Worth the Candle
This memoir begins as 14-year-old Joseph or Lemosolai, the name depends on whether he's at his boarding school or with his nomadic family, tells a lion story. He's freshly home on a school vacation, having shed his slacks-and-blazer uniform for his cattle herder's beads and nanga. (The piece of red cloth is attire by day, blanket by night.) He's sleeping on a cowskin spread under the stars when he hears, this huge sound, like rain, but not really like rain. And even though he, unlike his brothers and cousins, spends much of his year at school, he still knows exactly what this sound means. He knows it as surely as your child knows a ringtone.

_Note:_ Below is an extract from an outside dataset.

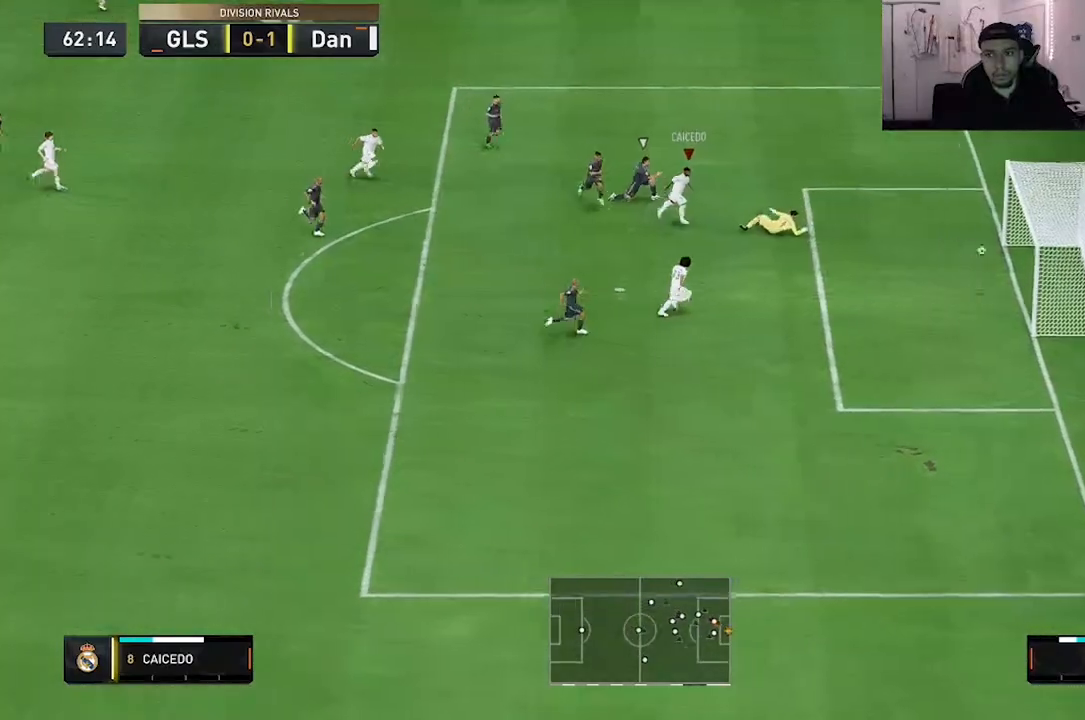
{"dt_ms": 500, "buttons": [], "left_stick": "up", "right_stick": "center", "events": [[17, "DPAD_DOWN", "down"], [67, "DPAD_DOWN", "up"], [83, "left_stick", "up-right"], [483, "left_stick", "up"]]}
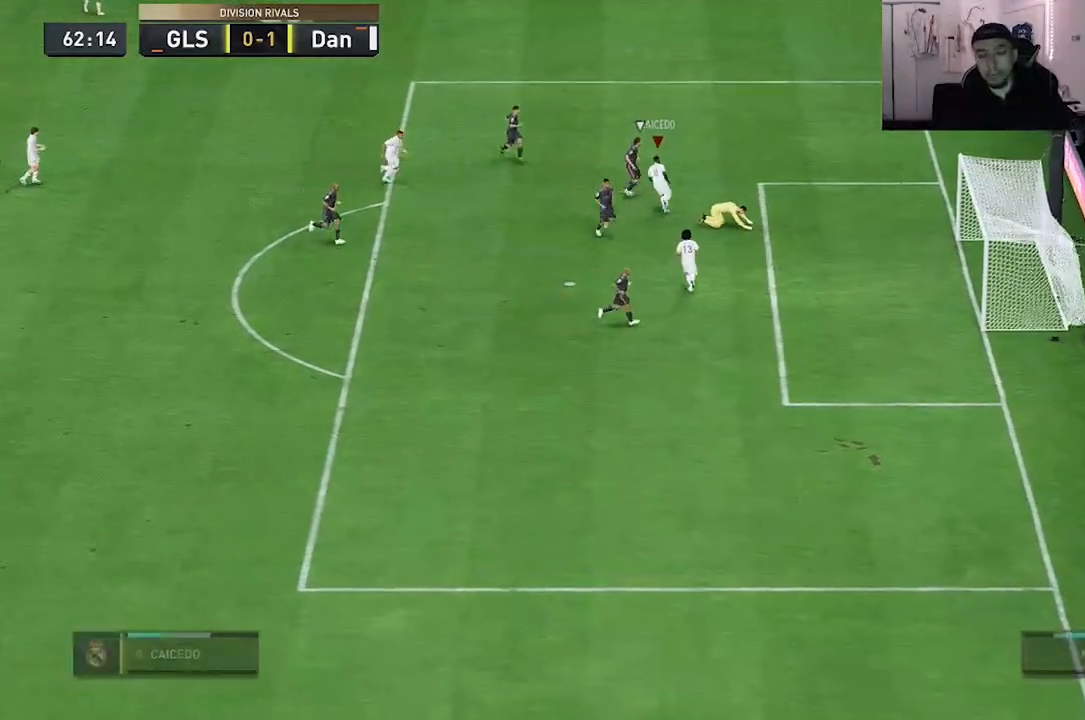
{"dt_ms": 500, "buttons": [], "left_stick": "up-right", "right_stick": "center"}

The cows are peeing because a lion is about to attack.
Facing the Lion opens with the lion attack and proceeds to describe the remarkable coming of age of Joseph Lemasolai Lekuton, who, when the book was published, was a twenty-something man dividing his time between a nomadic herdsman's life in northern Kenya and a teaching job at a private school near Washington, D.C. He had sustained this kind of cultural balancing act since the age of about 6, when the curious boy volunteered to seek an education but also pledged to himself that he also would be true to the rigorous expectations of Maasai culture.
This is a book to make novelists despair: Fiction simply cannot top it. Lemasolai's father died when he was very young; he's being raised by an indulgent mother, his father's other wife and his older brothers when he first goes to school. The Maasai livelihood depends on herds of cattle that must be moved amid grazing lands, so when Joseph is on break from school he finds a ride on the furthest-bound truck, and then gets out and starts running. With luck, he senses the right direction, and in 20 or so miles he finds his family. Or he starts over, running in a different direction. If his triangulation of the savanna takes too many days, he feels lucky when there's a cave to sleep in that's sheltered from hyenas.
In 121 compulsively readable pages, Joseph Lemasolai learns to read and write, plays soccer in a manner that results in the patronage of Kenya's president, comes to the United States for college, and eagerly undergoes the ritual circumcision that makes a man out of a Maasai youth. This episode, needless to say, can be stomach-churning, but it's also cultural anthropology at its page-turning best.
Facing the Lion is the kind of book that doubles as a conversion. Whatever you thought before-about Africa, say, or manhood, or work, or wealth, or even the whole human condition, gets shifted when you read this memoir. The world under the old sun just feels newer, more capacious. It's nice to know, too, that Lekuton, who has been instrumental in education and development projects in his homeland, was elected to Kenya's Parliament in 2007.